BBC’s ‘Israeli building threatens peace talks’ meme in numbers

How many times over the last week have readers of the BBC News website been told that Israeli building tenders in Jerusalem and Judea & Samaria threaten to “sabotage” peace talks?  

On Sunday, August 11th they were told so in no fewer than three separate reports: “Israel backs new Jewish settlement homes, “New West Bank settlement homes anger Palestinians and the filmed report by Kevin Connolly which also appeared on BBC television news “New Israeli settlement homes anger Palestinians– which stayed up on the website for an additional four days. 

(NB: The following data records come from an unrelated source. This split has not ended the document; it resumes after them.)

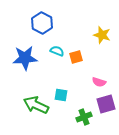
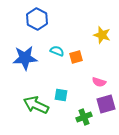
blue hexagon: moved 5 px left, 4 px up
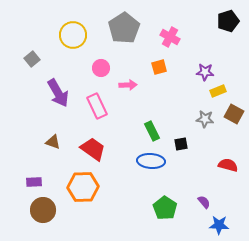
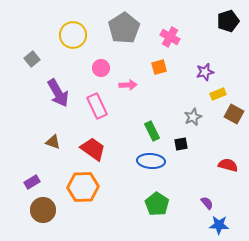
purple star: rotated 18 degrees counterclockwise
yellow rectangle: moved 3 px down
gray star: moved 12 px left, 2 px up; rotated 30 degrees counterclockwise
purple rectangle: moved 2 px left; rotated 28 degrees counterclockwise
purple semicircle: moved 3 px right, 1 px down
green pentagon: moved 8 px left, 4 px up
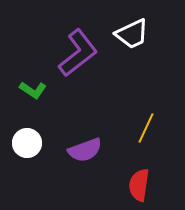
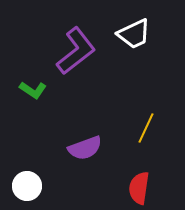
white trapezoid: moved 2 px right
purple L-shape: moved 2 px left, 2 px up
white circle: moved 43 px down
purple semicircle: moved 2 px up
red semicircle: moved 3 px down
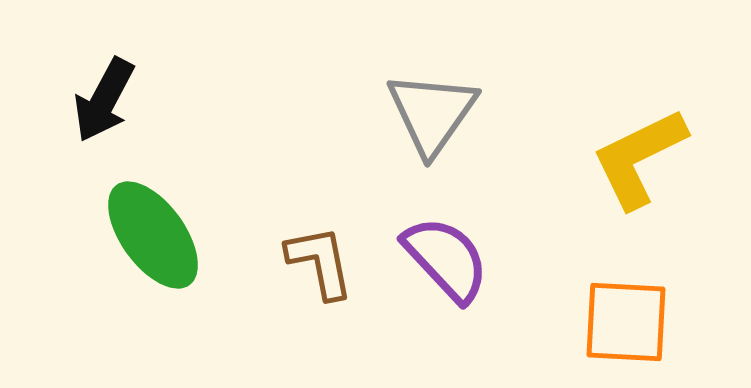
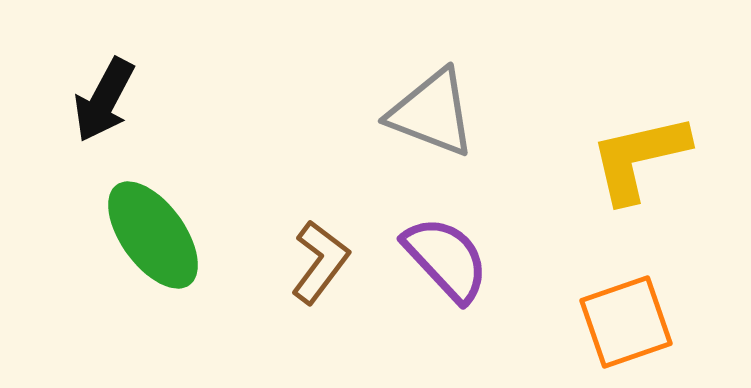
gray triangle: rotated 44 degrees counterclockwise
yellow L-shape: rotated 13 degrees clockwise
brown L-shape: rotated 48 degrees clockwise
orange square: rotated 22 degrees counterclockwise
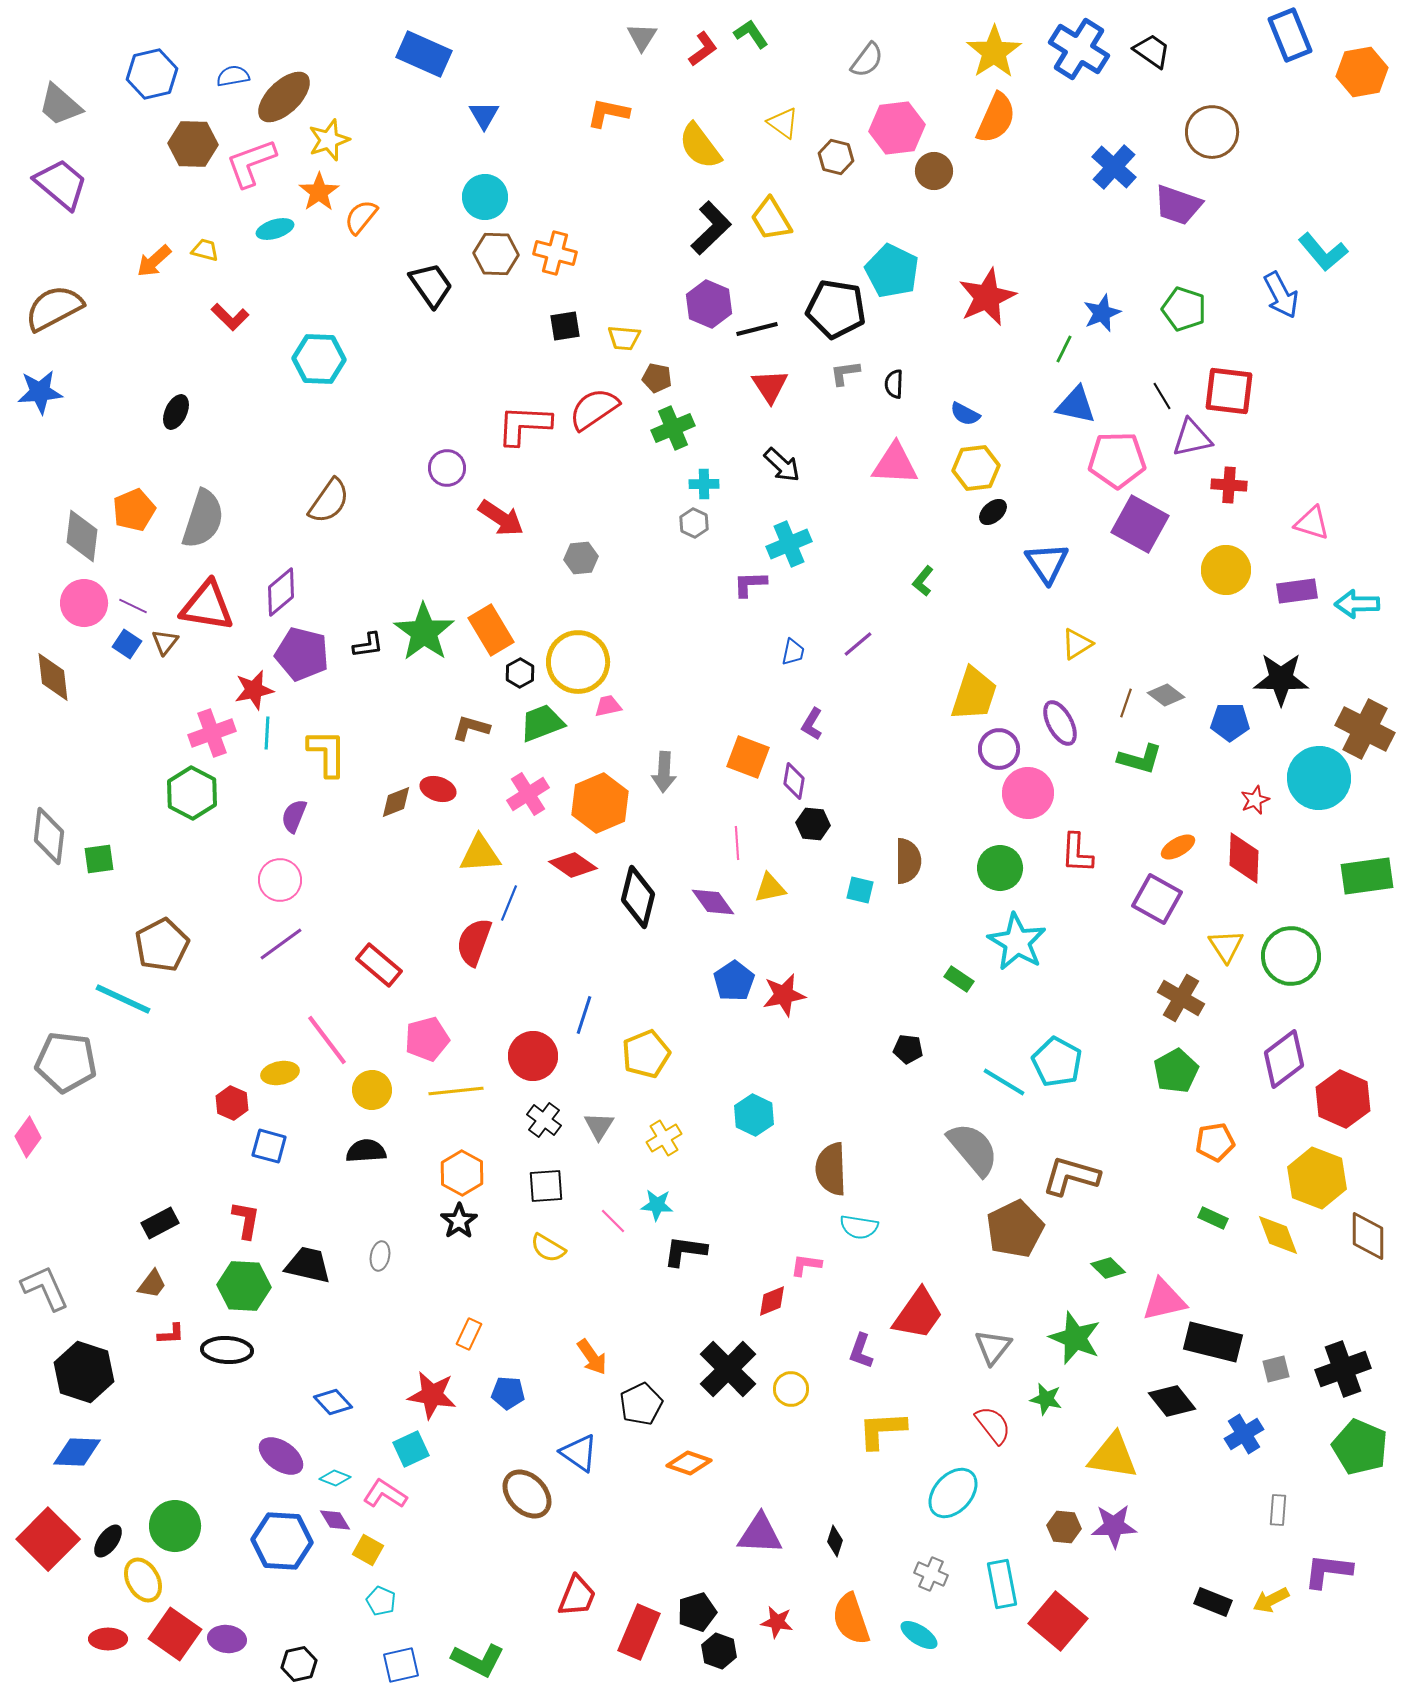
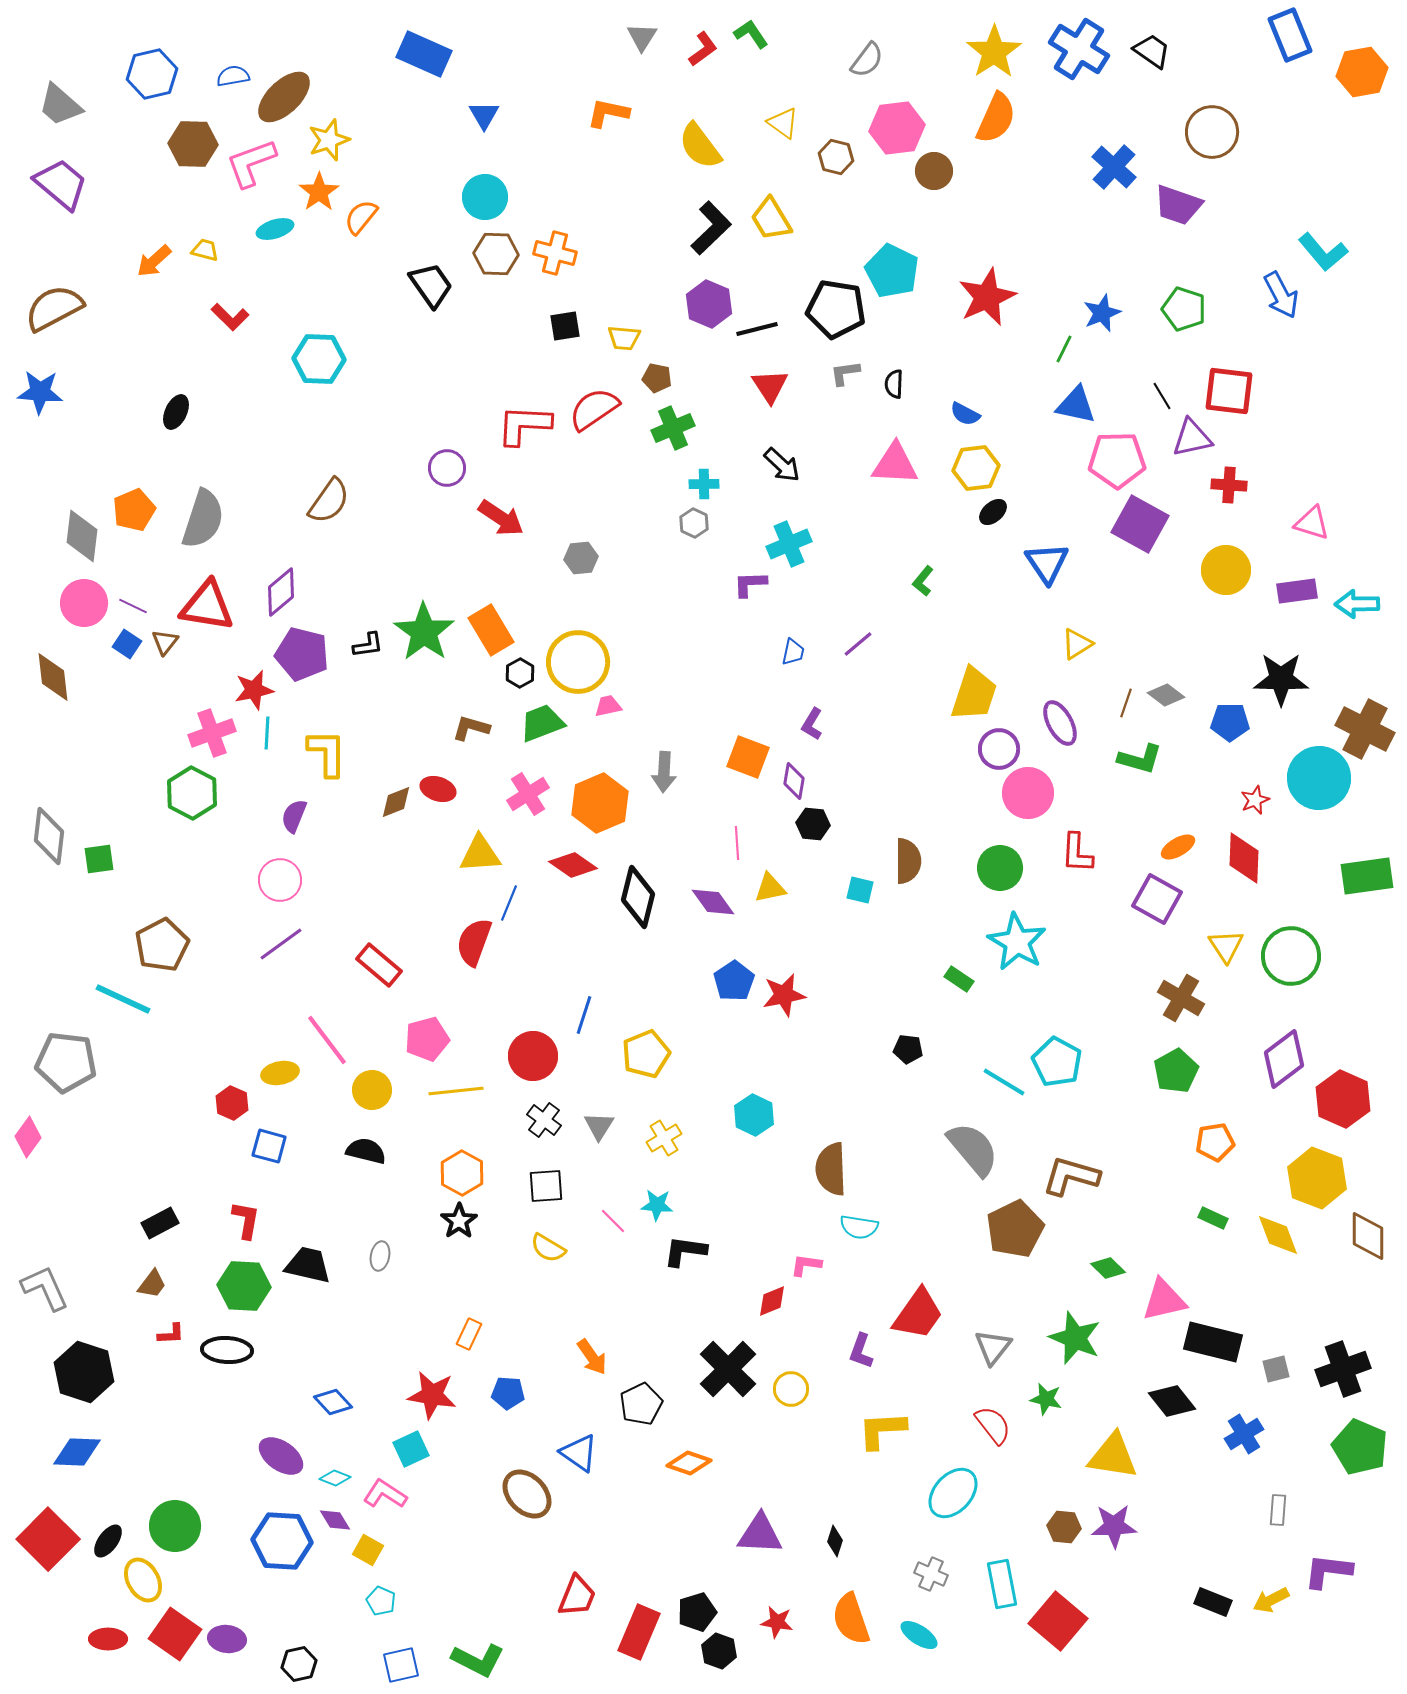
blue star at (40, 392): rotated 9 degrees clockwise
black semicircle at (366, 1151): rotated 18 degrees clockwise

August 12th saw the appearance of an article titled “Israel names 26 Palestinian prisoners for release in which the same meme was also promoted, as well as an item by Jonathan Marcus entitled “Does Middle-East peace process matter? in which he misleadingly suggests that a construction freeze was part of the “understanding” reached in order to resume the latest round of talks. That article has been featured on the website for eight days – and counting.

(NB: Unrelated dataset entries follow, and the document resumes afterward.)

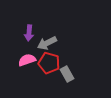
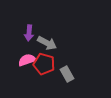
gray arrow: rotated 126 degrees counterclockwise
red pentagon: moved 5 px left, 1 px down
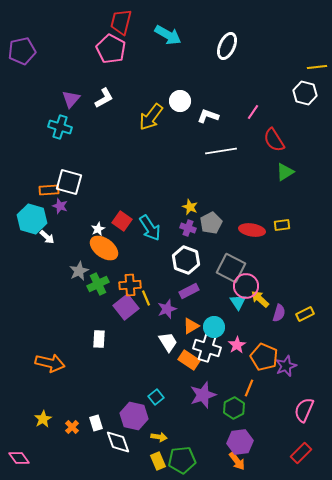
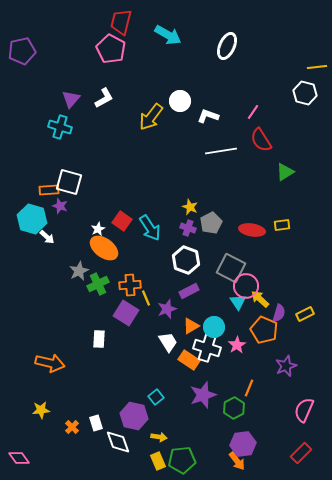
red semicircle at (274, 140): moved 13 px left
purple square at (126, 307): moved 6 px down; rotated 20 degrees counterclockwise
orange pentagon at (264, 357): moved 27 px up
yellow star at (43, 419): moved 2 px left, 9 px up; rotated 24 degrees clockwise
purple hexagon at (240, 442): moved 3 px right, 2 px down
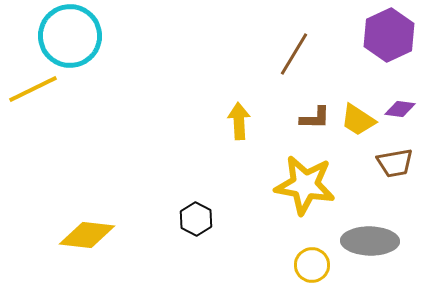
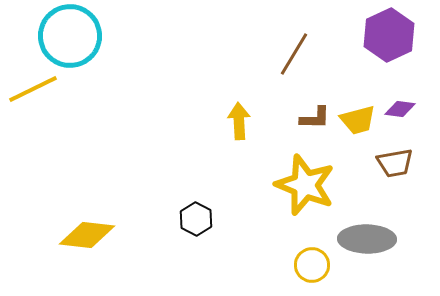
yellow trapezoid: rotated 48 degrees counterclockwise
yellow star: rotated 12 degrees clockwise
gray ellipse: moved 3 px left, 2 px up
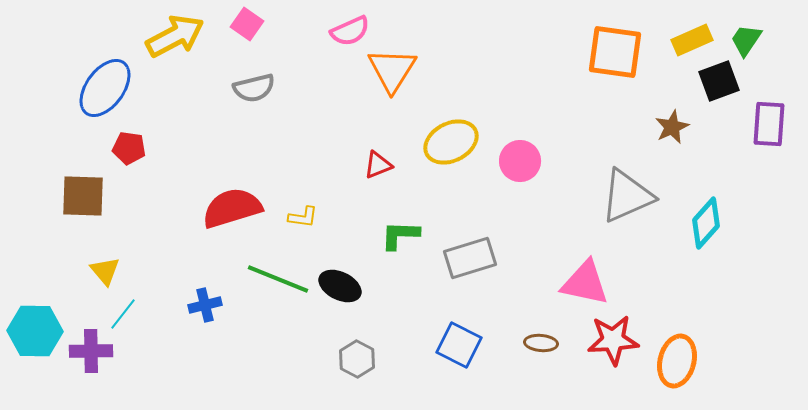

On August 13th the BBC published an article called “Kerry: Israeli settlements move was expected which also promoted the notion that Israeli building would “sabotage” the talks. The same day also saw the appearance of a report by Kevin Connolly titled “Little hope for talks among Israelis and Palestinians in which the same meme was advanced. That report stayed on the website for three days in all. Another article titled “Palestinian prisoners ‘moved’ before Israel release devoted over half its word count to the subject of Israeli building. 

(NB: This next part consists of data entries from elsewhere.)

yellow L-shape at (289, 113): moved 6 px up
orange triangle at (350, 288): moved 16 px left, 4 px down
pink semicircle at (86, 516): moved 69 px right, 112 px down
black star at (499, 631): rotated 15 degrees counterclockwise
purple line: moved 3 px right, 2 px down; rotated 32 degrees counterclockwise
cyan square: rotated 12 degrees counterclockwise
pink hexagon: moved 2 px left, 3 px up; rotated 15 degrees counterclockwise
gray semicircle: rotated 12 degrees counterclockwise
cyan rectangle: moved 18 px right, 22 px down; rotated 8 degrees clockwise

August 14th saw the appearance of three reports – one written (“Israel releases 26 Palestinian prisoners ahead of talks) and two filmed – both titled “Israel frees Palestinian prisoners“, both by Yolande Knell (see here and here) and both of which also appeared on BBC television news as well as on the website again the following day.  All of those reports purported to report on the release of Palestinian prisoners, but all of them also promoted the ‘building sabotages peace talks’ meme. Also on the same day an article by BBC Monitoring entitled Q&A: Israeli-Palestinian talks in Jerusalem was published in which the subject of building tenders was reported to have caused “dismay” to Palestinians. 

On August 15th (and for three additional days afterwards) the BBC News website carried a report titled Israel-Palestinian peace talks resume in Jerusalem  which promotes the claim that: 

“Jewish settlements in the occupied West Bank and East Jerusalem have continued to overshadow the resumption.

The issue halted the last direct talks in September 2010 and Palestinian representatives have accused Israel of trying to sabotage the latest negotiations.

In recent days Israel has announced plans for more than 2,000 new settlement homes.

Palestine Liberation Organisation (PLO) official Yasser Abed Rabbo said the settlement expansion was “unprecedented”.

“The talks might collapse any time because of the Israeli practices,” he told Voice of Palestine radio.”

As we see, a regular reader of the BBC News website would have been exposed to the meme that Israel announced the issuing of building tenders on August 11th as a means of “sabotaging” the renewed talks – and hence a threat to peace in general – in no fewer than thirteen reports published on the website in the period August 11th to August 15th inclusive. Naturally, the promotion of that meme was often accompanied by now standard misleading BBC slogans such as:

“Israeli settlements in the West Bank and East Jerusalem are considered illegal under international law, although Israel disputes this.”


“The issue of settlement-building halted the last direct talks.

These collapsed in September 2010.”

During the same week, Israel released twenty-six convicted terrorists and murderers as a ‘goodwill gesture’ aimed at encouraging the Palestinians to return to the negotiating table. As was widely documented by the BBC itself, those prisoners were received at official Palestinian Authority organized celebrations in which the man holding the highest office in the PA – Mahmoud Abbas – literally and figuratively embraced the men as heroes, glamourising and glorifying their acts of terrorism.

The BBC, however, does not appear to consider the Palestinian Authority’s public glorification of terror just hours before renewed talks were set to commence as an attempt to “sabotage” those talks or a threat to ‘Middle East peace’ and so the number of articles exploring that angle which visitors to the BBC News website would have read in the same period of August 11th to 15th is zero.

Were the BBC’s coverage of these renewed talks truly accurate and impartial it would not refrain from informing its audiences of the fact that, even whilst sitting at the negotiating table, the Palestinian Authority continues to incite its people against Israel, to glorify terror and to spend 6% of its budget on salaries for convicted terrorists. As it is, BBC audiences have so far read no analysis on the subject of how those factors might influence the talks, but they have been spoon-fed a meme on Israeli building which bears uncanny resemblance to the campaign currently being run by the PLO.